Job
Pull out every line in the entries below that contains the word "Provincia".

[[ Data provided open ]]

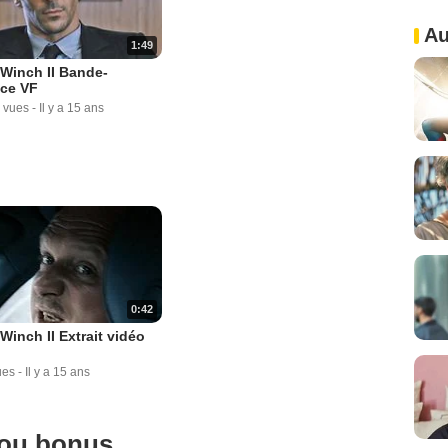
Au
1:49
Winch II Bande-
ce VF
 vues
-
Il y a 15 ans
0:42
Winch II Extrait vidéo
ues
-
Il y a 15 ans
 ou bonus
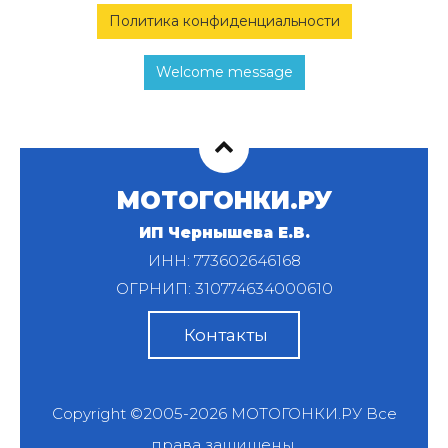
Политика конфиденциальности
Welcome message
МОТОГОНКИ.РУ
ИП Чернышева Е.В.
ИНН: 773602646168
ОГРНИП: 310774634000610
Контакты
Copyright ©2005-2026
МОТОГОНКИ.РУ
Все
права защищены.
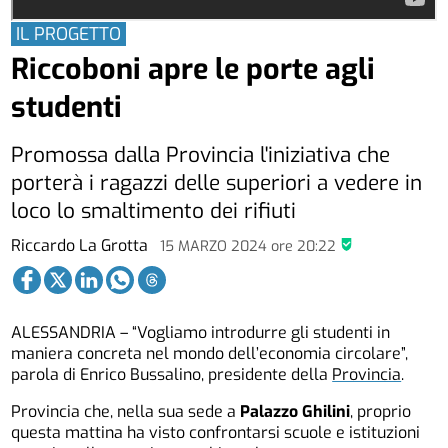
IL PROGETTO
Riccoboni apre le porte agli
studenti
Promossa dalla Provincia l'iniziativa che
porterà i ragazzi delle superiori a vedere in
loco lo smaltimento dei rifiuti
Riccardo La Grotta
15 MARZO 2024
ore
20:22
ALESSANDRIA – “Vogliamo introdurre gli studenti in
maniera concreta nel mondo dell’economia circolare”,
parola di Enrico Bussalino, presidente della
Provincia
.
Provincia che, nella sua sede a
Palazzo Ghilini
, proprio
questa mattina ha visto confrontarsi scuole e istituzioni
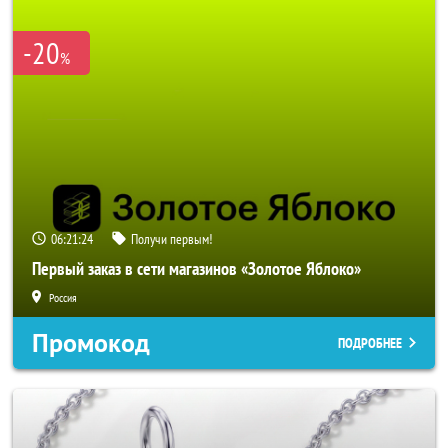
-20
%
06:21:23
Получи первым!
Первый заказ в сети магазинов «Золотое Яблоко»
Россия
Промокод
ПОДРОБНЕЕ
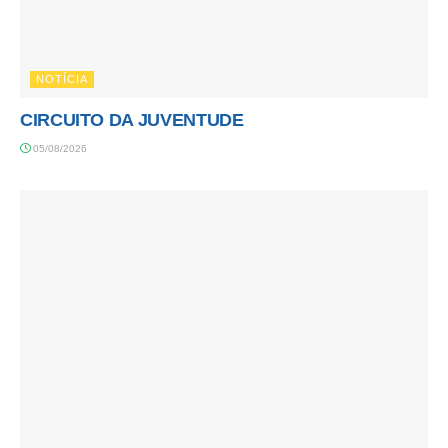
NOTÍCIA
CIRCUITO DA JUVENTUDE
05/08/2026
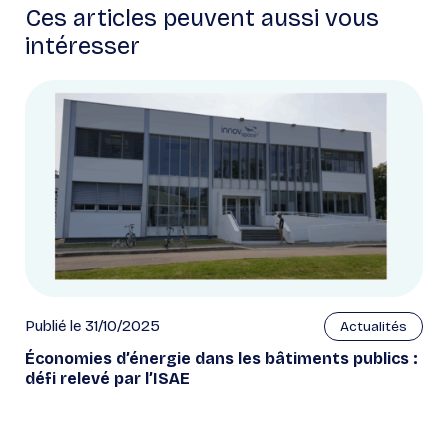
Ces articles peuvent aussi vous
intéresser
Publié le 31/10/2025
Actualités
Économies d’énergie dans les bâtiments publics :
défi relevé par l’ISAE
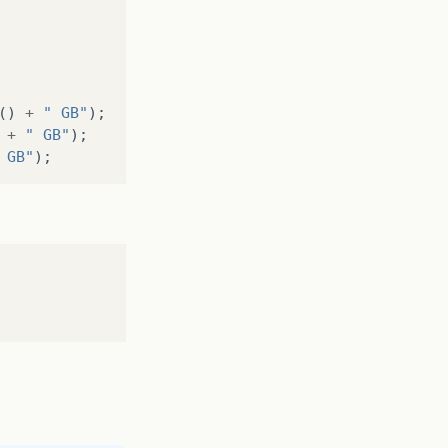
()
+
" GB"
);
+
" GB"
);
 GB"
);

[[ Data provided closed ]]

Answer to this problem
Promossa dalla Provincia l'iniziativa che
Provincia
Provincia che, nella sua sede a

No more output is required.